MATERIALS PROVIDED:
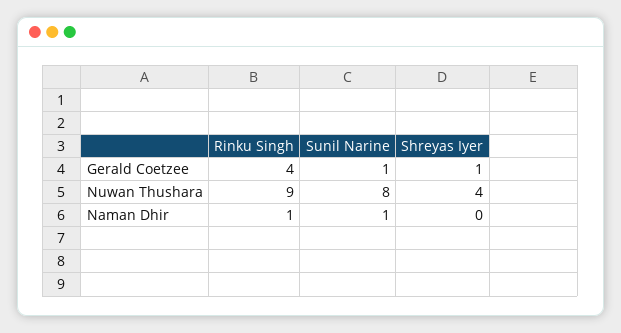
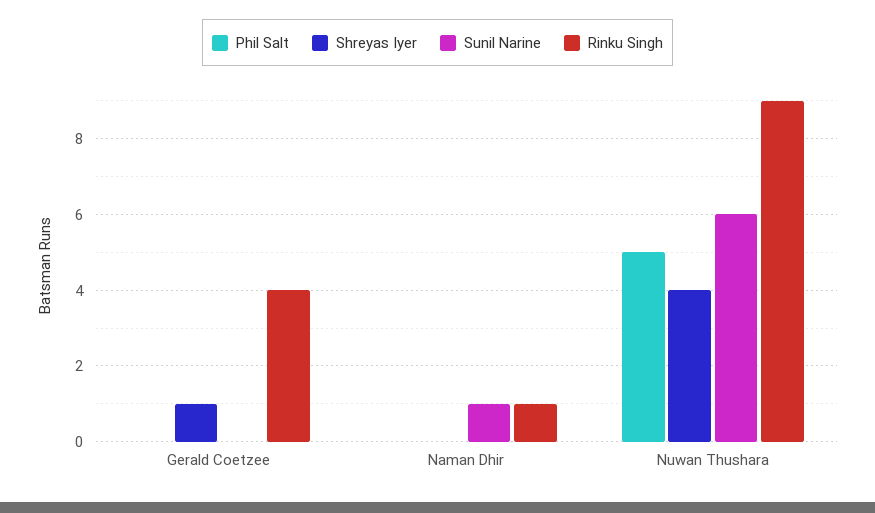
  {
    "Rinku Singh": {
      "Gerald Coetzee": 4,
      "Nuwan Thushara": 9,
      "Naman Dhir": 1
    },
    "Sunil Narine": {
-     "Gerald Coetzee": 1,
+     "Gerald Coetzee": 0,
-     "Nuwan Thushara": 8,
+     "Nuwan Thushara": 6,
      "Naman Dhir": 1
    },
    "Shreyas Iyer": {
      "Gerald Coetzee": 1,
      "Nuwan Thushara": 4,
      "Naman Dhir": 0
-   }
+   },
+   "Phil Salt": {
+     "Gerald Coetzee": 0,
+     "Naman Dhir": 0,
+     "Nuwan Thushara": 5
+   }
  }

PROBLEM TO WORK ON:
Take the material above and set it down exactly, minus the images.

EXERCISE OUTPUT:
  {
    "Rinku Singh": {
      "Gerald Coetzee": 4,
      "Nuwan Thushara": 9,
      "Naman Dhir": 1
    },
    "Sunil Narine": {
-     "Gerald Coetzee": 1,
+     "Gerald Coetzee": 0,
-     "Nuwan Thushara": 8,
+     "Nuwan Thushara": 6,
      "Naman Dhir": 1
    },
    "Shreyas Iyer": {
      "Gerald Coetzee": 1,
      "Nuwan Thushara": 4,
      "Naman Dhir": 0
-   }
+   },
+   "Phil Salt": {
+     "Gerald Coetzee": 0,
+     "Naman Dhir": 0,
+     "Nuwan Thushara": 5
+   }
  }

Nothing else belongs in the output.